Topic 19 Flashcards
1
Q
overharvesting
A
When people take so much of an organism that its population is unable to reproduce quickly enough to keep up and the population falls. can lead to extinction
2
Q
energy flow
A
- sun source
- plants use energy from the sun to make glucose during photosynthesis - turn this into biomass (chemical energy store) - transferred to other organisms when they eat
- biomass and energy is lost in each trophic level
- some food not eaten - energy taken in/ some parts of food indigestible - removed as waste
- energy used for staying alive e.g respiration
- most of the energy transferred as heat to surroundings
- only 10% of energy in trophic level becomes biomass - 90% is inefficient and lost
- this is why you never get a food chain with more than 5 trophic levels - so much energy is lost not enough to support more trophic levels. normally you get less organisms in each trophic level.
3
Q
The Carbon cycle
A
- plants remove CO2 from the atmosphere during photosynthesis
- carbon makes glucose = turned to carbs, fats and proteins
- when these plants respire the carbon is returned to the atmosphere as CO2 - carbon moves through food chain when animals eat plants
- when animals respire some carbon is returned to the atmosphere as CO2 - when plants and animals die they decompose ( decomposers are microorganisms)

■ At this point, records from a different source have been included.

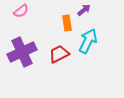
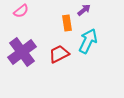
purple cross: rotated 12 degrees counterclockwise
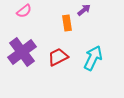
pink semicircle: moved 3 px right
cyan arrow: moved 5 px right, 17 px down
red trapezoid: moved 1 px left, 3 px down
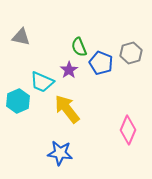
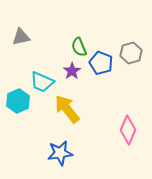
gray triangle: rotated 24 degrees counterclockwise
purple star: moved 3 px right, 1 px down
blue star: rotated 15 degrees counterclockwise
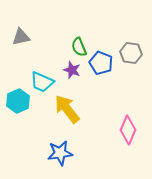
gray hexagon: rotated 25 degrees clockwise
purple star: moved 1 px up; rotated 18 degrees counterclockwise
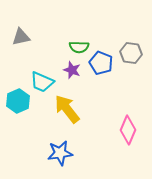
green semicircle: rotated 66 degrees counterclockwise
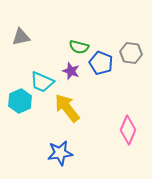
green semicircle: rotated 12 degrees clockwise
purple star: moved 1 px left, 1 px down
cyan hexagon: moved 2 px right
yellow arrow: moved 1 px up
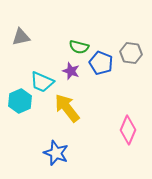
blue star: moved 4 px left; rotated 30 degrees clockwise
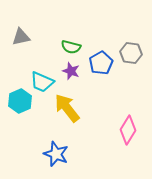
green semicircle: moved 8 px left
blue pentagon: rotated 20 degrees clockwise
pink diamond: rotated 8 degrees clockwise
blue star: moved 1 px down
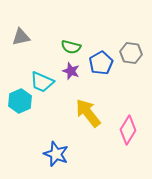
yellow arrow: moved 21 px right, 5 px down
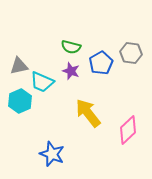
gray triangle: moved 2 px left, 29 px down
pink diamond: rotated 16 degrees clockwise
blue star: moved 4 px left
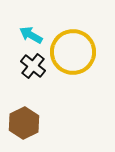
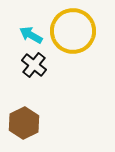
yellow circle: moved 21 px up
black cross: moved 1 px right, 1 px up
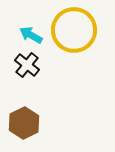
yellow circle: moved 1 px right, 1 px up
black cross: moved 7 px left
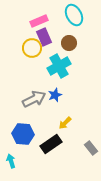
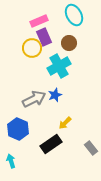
blue hexagon: moved 5 px left, 5 px up; rotated 20 degrees clockwise
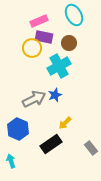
purple rectangle: rotated 54 degrees counterclockwise
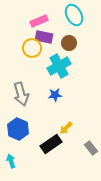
blue star: rotated 16 degrees clockwise
gray arrow: moved 13 px left, 5 px up; rotated 100 degrees clockwise
yellow arrow: moved 1 px right, 5 px down
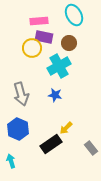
pink rectangle: rotated 18 degrees clockwise
blue star: rotated 16 degrees clockwise
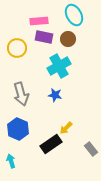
brown circle: moved 1 px left, 4 px up
yellow circle: moved 15 px left
gray rectangle: moved 1 px down
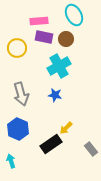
brown circle: moved 2 px left
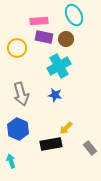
black rectangle: rotated 25 degrees clockwise
gray rectangle: moved 1 px left, 1 px up
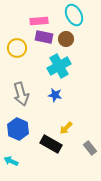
black rectangle: rotated 40 degrees clockwise
cyan arrow: rotated 48 degrees counterclockwise
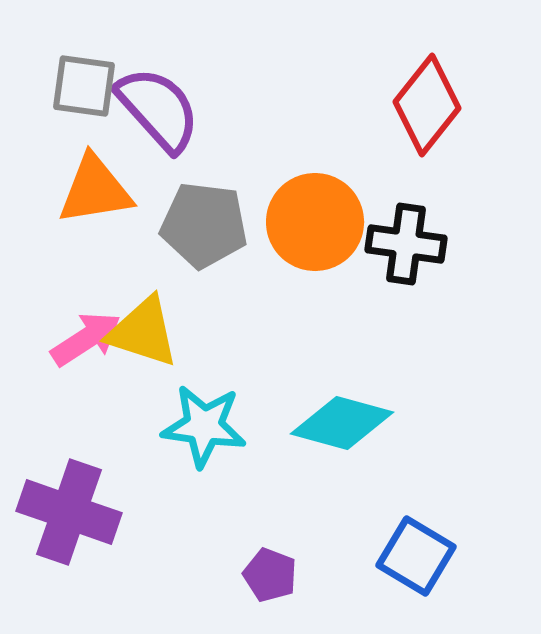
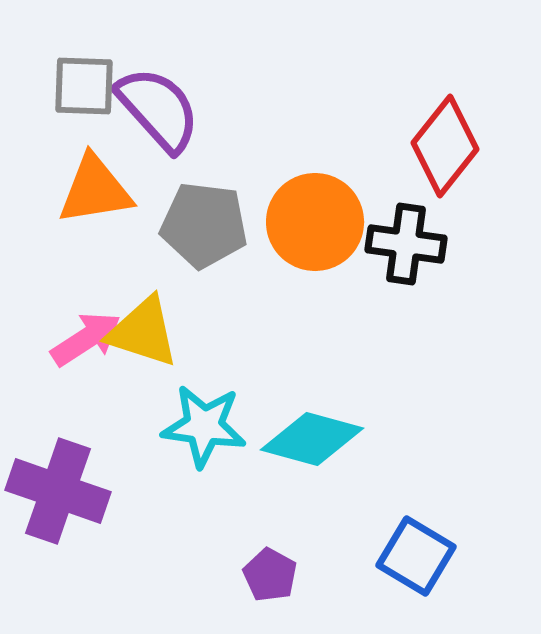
gray square: rotated 6 degrees counterclockwise
red diamond: moved 18 px right, 41 px down
cyan diamond: moved 30 px left, 16 px down
purple cross: moved 11 px left, 21 px up
purple pentagon: rotated 8 degrees clockwise
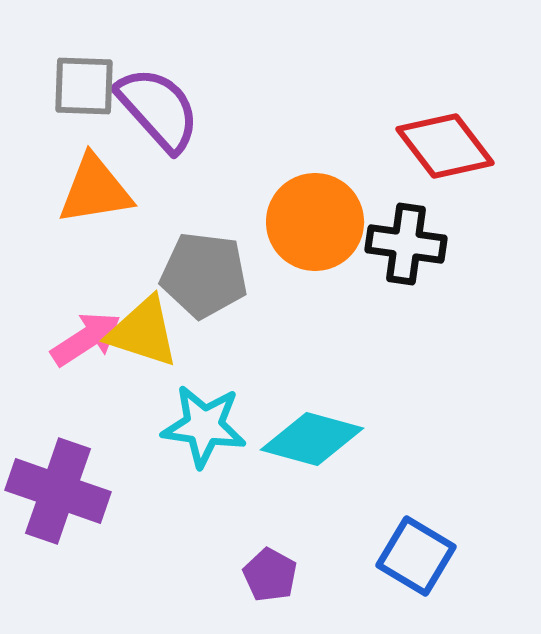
red diamond: rotated 76 degrees counterclockwise
gray pentagon: moved 50 px down
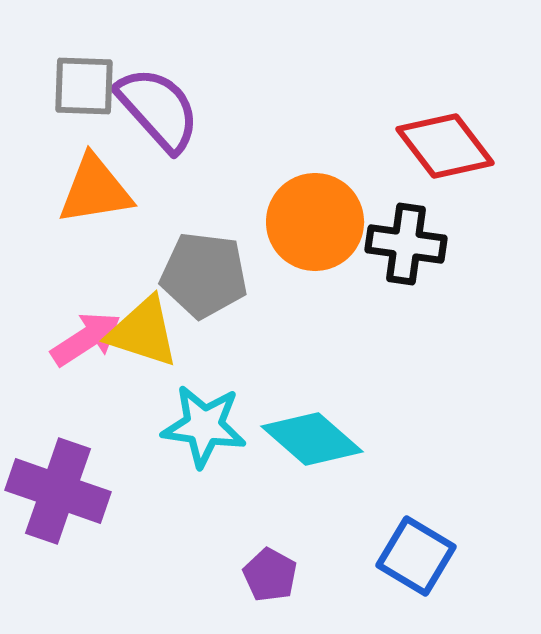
cyan diamond: rotated 26 degrees clockwise
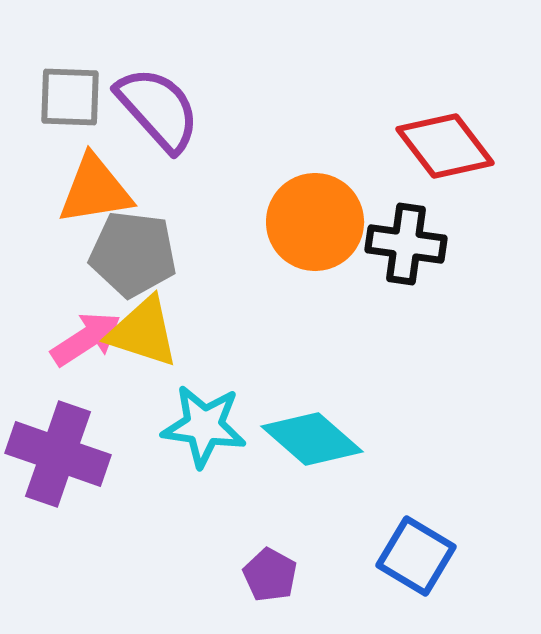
gray square: moved 14 px left, 11 px down
gray pentagon: moved 71 px left, 21 px up
purple cross: moved 37 px up
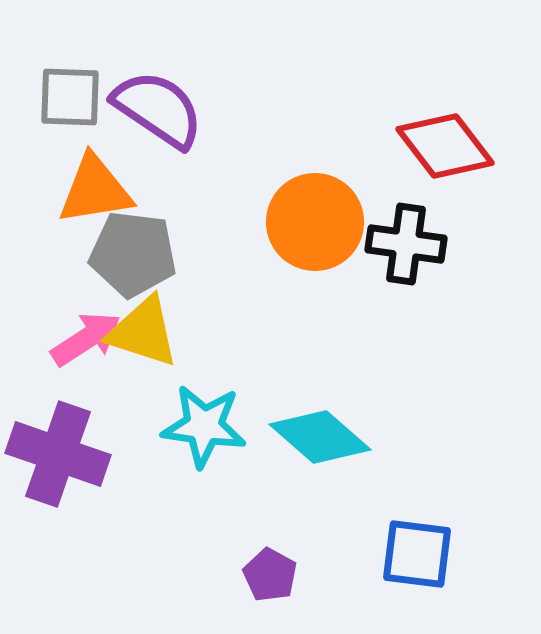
purple semicircle: rotated 14 degrees counterclockwise
cyan diamond: moved 8 px right, 2 px up
blue square: moved 1 px right, 2 px up; rotated 24 degrees counterclockwise
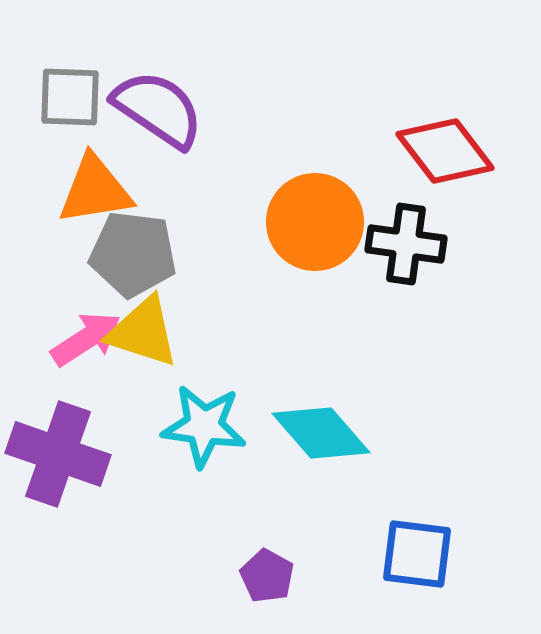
red diamond: moved 5 px down
cyan diamond: moved 1 px right, 4 px up; rotated 8 degrees clockwise
purple pentagon: moved 3 px left, 1 px down
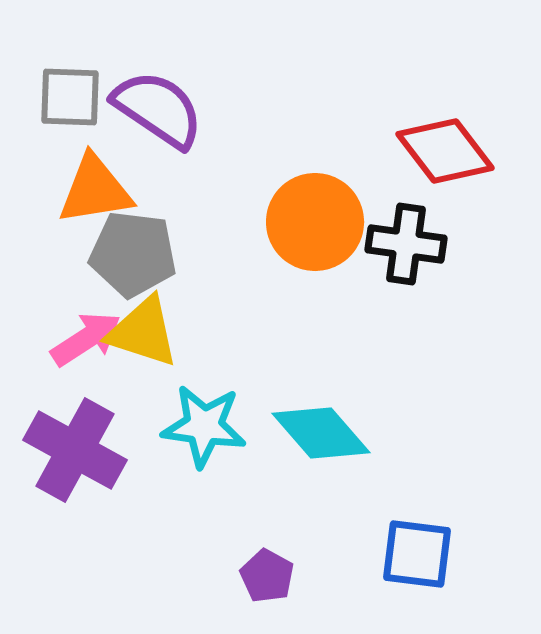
purple cross: moved 17 px right, 4 px up; rotated 10 degrees clockwise
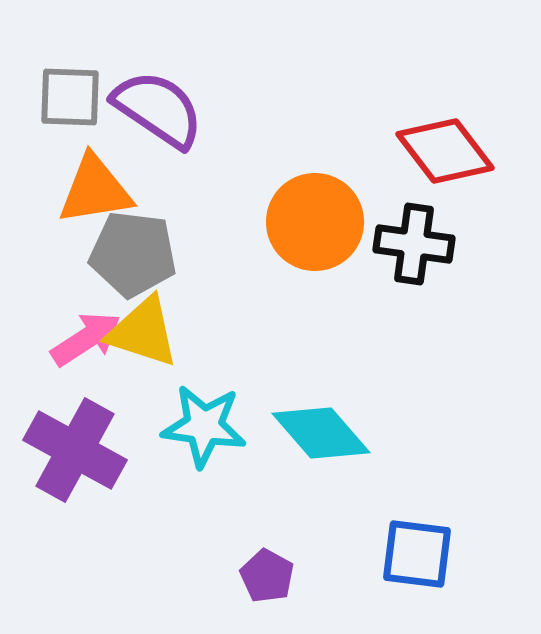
black cross: moved 8 px right
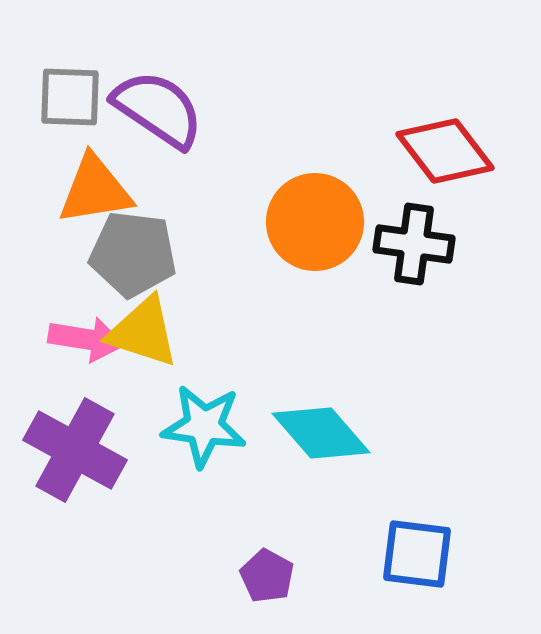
pink arrow: rotated 42 degrees clockwise
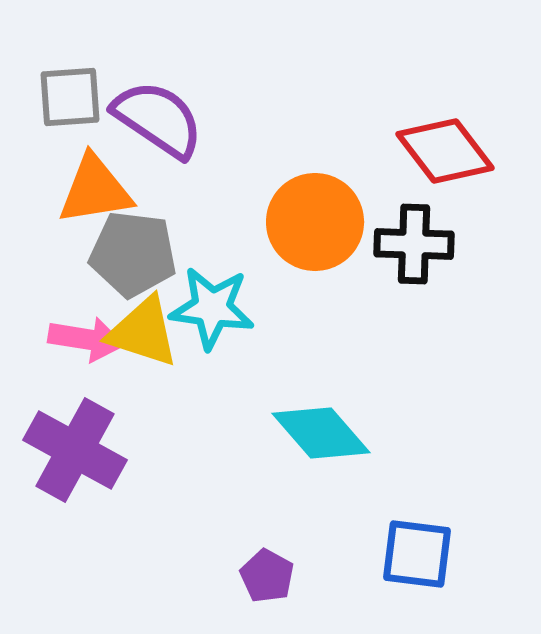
gray square: rotated 6 degrees counterclockwise
purple semicircle: moved 10 px down
black cross: rotated 6 degrees counterclockwise
cyan star: moved 8 px right, 118 px up
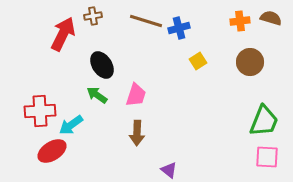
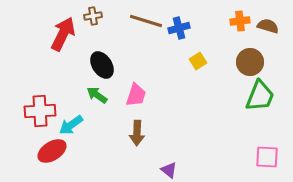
brown semicircle: moved 3 px left, 8 px down
green trapezoid: moved 4 px left, 25 px up
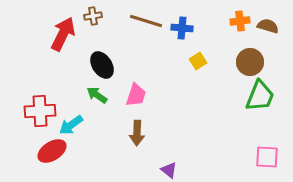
blue cross: moved 3 px right; rotated 20 degrees clockwise
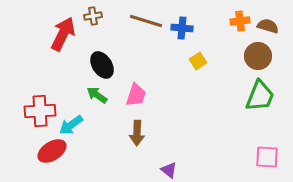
brown circle: moved 8 px right, 6 px up
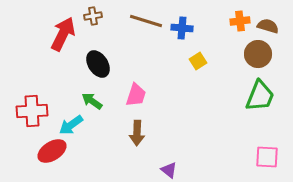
brown circle: moved 2 px up
black ellipse: moved 4 px left, 1 px up
green arrow: moved 5 px left, 6 px down
red cross: moved 8 px left
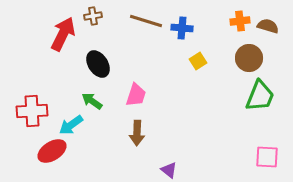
brown circle: moved 9 px left, 4 px down
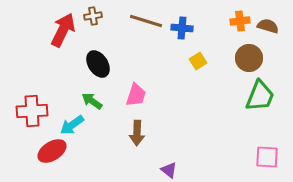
red arrow: moved 4 px up
cyan arrow: moved 1 px right
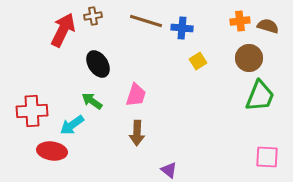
red ellipse: rotated 40 degrees clockwise
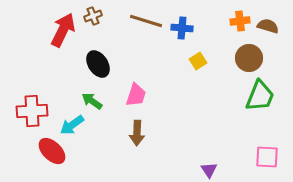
brown cross: rotated 12 degrees counterclockwise
red ellipse: rotated 36 degrees clockwise
purple triangle: moved 40 px right; rotated 18 degrees clockwise
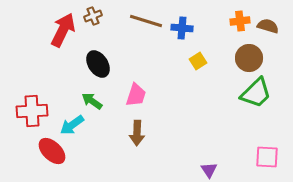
green trapezoid: moved 4 px left, 3 px up; rotated 24 degrees clockwise
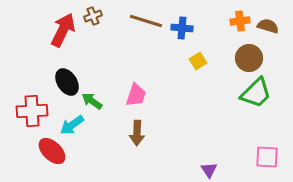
black ellipse: moved 31 px left, 18 px down
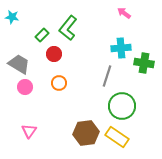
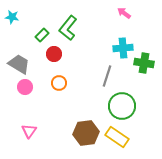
cyan cross: moved 2 px right
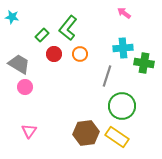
orange circle: moved 21 px right, 29 px up
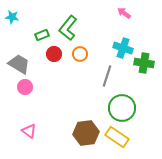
green rectangle: rotated 24 degrees clockwise
cyan cross: rotated 24 degrees clockwise
green circle: moved 2 px down
pink triangle: rotated 28 degrees counterclockwise
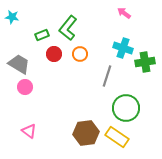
green cross: moved 1 px right, 1 px up; rotated 18 degrees counterclockwise
green circle: moved 4 px right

- when they respire they return CO2 to the atmosphere
- animals produce waste that is broken down by decomposers - not all dead organic material decomposes -some is compressed and tuned to fossil fuels
- combustion of fossil fuels produces CO2
- carbon constantly cycled
4
Q
Nitrogen cycle
A
- 78% of the atmosphere contains Nitrogen gas - needed for making proteins for growth
- Nitrogen in air has to be turned into an ion to be used through a process called NITRGOEN FIXATION:
- Lightning: enough energy to make Nitrogen react with oxygen to give nitrates
- Nitrogen Fixing Bacteria: in soil and roots of some plants - plants absorb the ions from the soil and nitrogen in them to produce amino acids that make proteins
- Nitrogen passed along food chains as proteins, animals eat these. when they are digested they convert back to amino acids
- in animals excess amino acids are broken down in the liver through deamination and this gets excreted through urea. urea decomposes and nitrogen returned to soil.
- DECOMPOSERS: break down proteins and urea and tun them to ammonium
- NITRYFYING BACTERIA: turn ammonium ions into decaying matter into nitrate ions and nitrates. (nitrification)
- NITROGEN FIXING BACTERIA: turn atmospheric nitrogen into nitrogen compounds that plants can use
- DENITRYFING BACTERIA: turn nitrates back to nitrogen gas. no benefit to living organisms.